A GRAMA DO PASSADO É SEMPRE MAIS VERDE >> Fernanda Pinho


Sofro de nostalgia. Sempre suspeitei mas cheguei ao diagnóstico definitivo semana passada, quando ouvi por um acaso uma música que tocou muito nas rádios (e na MTV, que ainda existia e era legal) nos idos de 2003 e 2004. Fui envolvida por uma sensação tão boa durante aqueles quatro minutos e pouco, como se aquela tivesse sido a melhor época da minha vida. E, posso apostar, se tivesse me aparecido um gênio da lâmpada durante aqueles quatro minutos e pouco e me sugerido uma voltinha por aquele passado eu teria topado sem nem pestanejar (acho essa expressão "sem pestanejar" legal, embora nenhuma das minhas decisões estejam vinculadas ao ato de pestanejar). 

Depois que a música e a magia daquele momento acabaram, porém, me veio uma lembrança muito forte, estilhaçando o momento: "mas, peraí, eu odiava essa música". Odiava mesmo, achava chata repetitiva, pegajosa e irritante. Aliás, talvez nem fosse culpa da música, mas do momento em que eu estava que, por uma série de fatores, tendia a achar tudo irritante. Como tenho uma memória violentamente boa para datas, remontei minha situação da época. Não era a pior vida do mundo (justiça seja feita, a minha vida sempre passou longe de ser a pior do mundo), mas tampouco era a vida que eu queria. O que eu queria naquela época era exatamente o que eu tenho agora (com exceção dos dez quilos a mais que eu nunca quis mas, tudo bem. Não sou Deus. Nem juiz.).
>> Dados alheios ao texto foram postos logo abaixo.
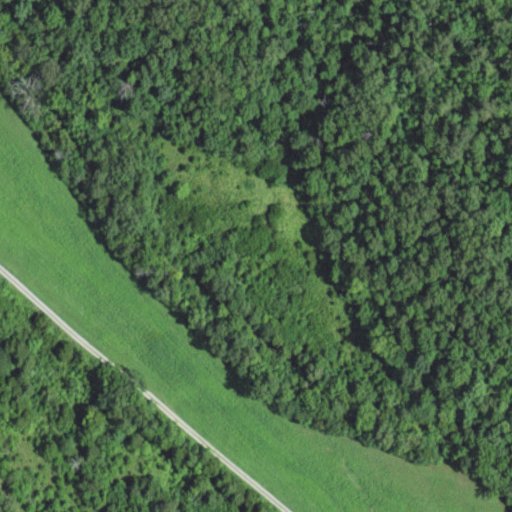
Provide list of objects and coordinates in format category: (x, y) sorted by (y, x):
road: (141, 391)
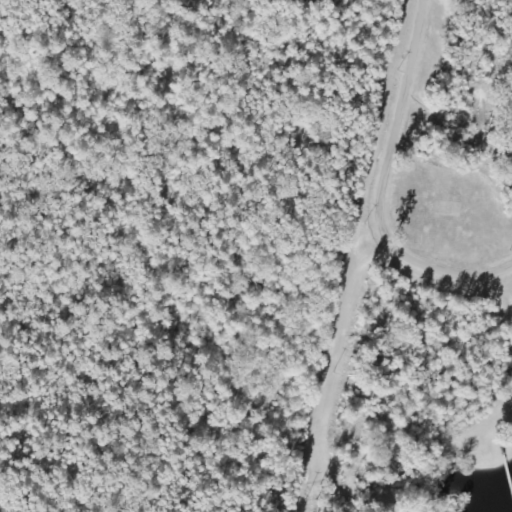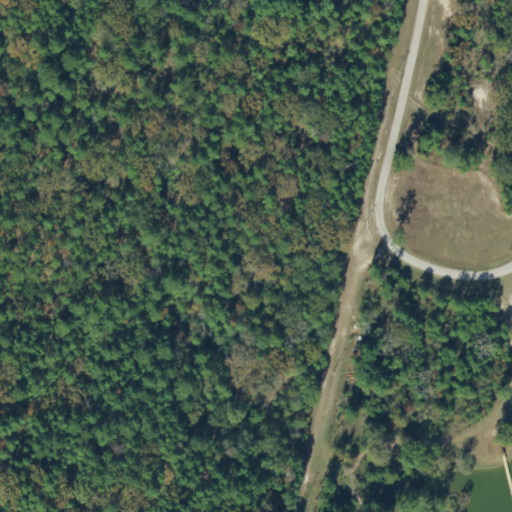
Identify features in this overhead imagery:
road: (377, 188)
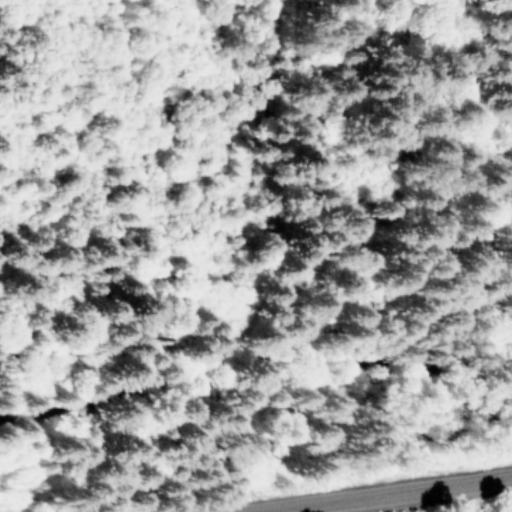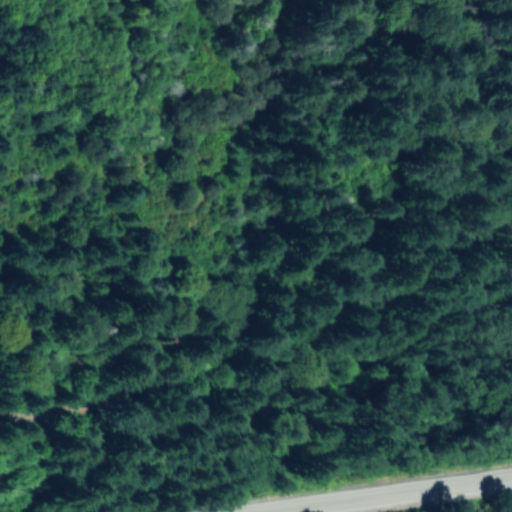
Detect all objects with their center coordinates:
road: (394, 496)
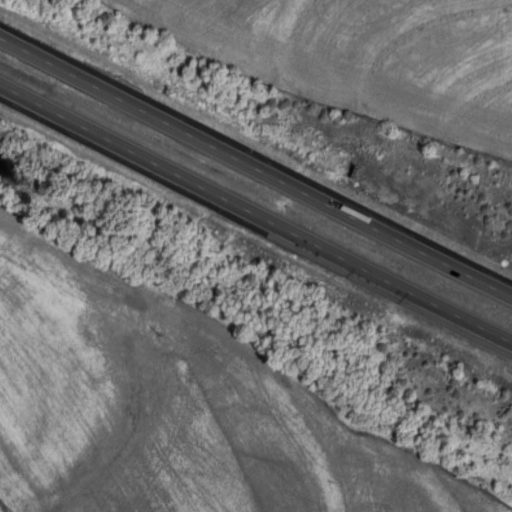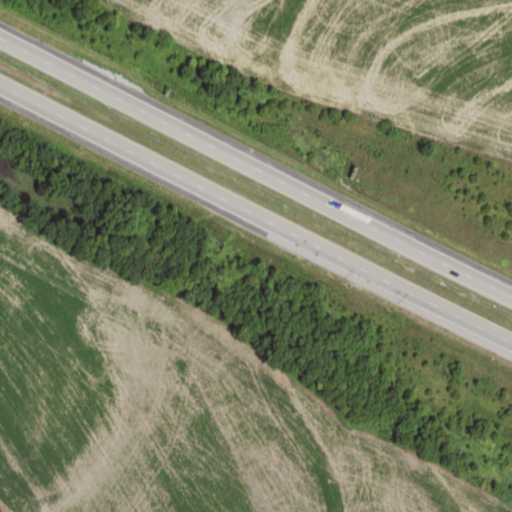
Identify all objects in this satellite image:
road: (254, 165)
road: (254, 216)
Cortei minha onda imediatamente e caí na real. O saudosismo é um aval para a gente reclamar do agora como se a grama do passado sempre tivesse sido mais verde. "Antigamente é que era bom". Depende do conceito de "bom". Vamos lá. Ter que rebobinar a fita sob o risco de pagar multa na locadora: um saco. Ficar o dia grudado na rádio esperando passar a música preferida para gravar com a participação especial do locutor fazendo merchan por cima do refrão: um exercício de paciência tibetana. Esperar dar meia noite para conectar à internet: uma tortura. Deixar o telefone ocupado durante o uso da internet e ter que dividir um computador com todos os moradores da casa: motivo de altas tretas familiares. Não poder sair de casa porque estava esperando uma ligação: um porre. Ser criança e ter o desenho interrompido pela propaganda eleitoral gratuita, sem Youtube ou TV a cabo como alternativa: traumatizante. Só conseguir ver nossos artistas preferidos fazendo dublagens medíocres em programas de auditório: o fim da picada. Perder o contato com pessoas maravilhosas que viviam longe por causa do preço do interurbano e da morosidade dos Correios: triste. Chamar autoretrato de selfie: ah, não, isso era legal. Nem sei porque mudou. Poder tirar apenas 36 fotos em um mês de férias, sob o risco de 3 fotos queimarem, em outras 3 cortarem sua cabeça e mais 3 saírem tremidas, chegando a um pífio número de 27 fotos úteis: deprimente.

Então, minha gente (ou Fernanda do futuro), vamos aproveitar esses tempos loucos de selfie, fotos de comida do Instagram, grupos de fofocas no Whatsapp e pegação via Tinder. Tempos em que relacionamentos nascem, crescem e morrem por culpa das redes sociais, em que ainda podemos pular a maioria dos anúncios do Youtube, em que podemos acessar qualquer informação via internet. Acompanhemos os memes, as it girls e as blogueiras fitness. Vamos dar uma chance para o best seller do ano e para o restaurante do momento. Vamos aceitar os convites mesmo sendo necessário camuflar uma preguicinha secreta. Porque chegará o dia em que tocará Happy, de Pharrell Williams, no rádio (ou dispositivo semelhante) e uma lágrima de saudades rolará por nossos olhos. 

Comentários

Zoraya disse…
hahaha, falou tudo, Fernanda. Adorei o título também.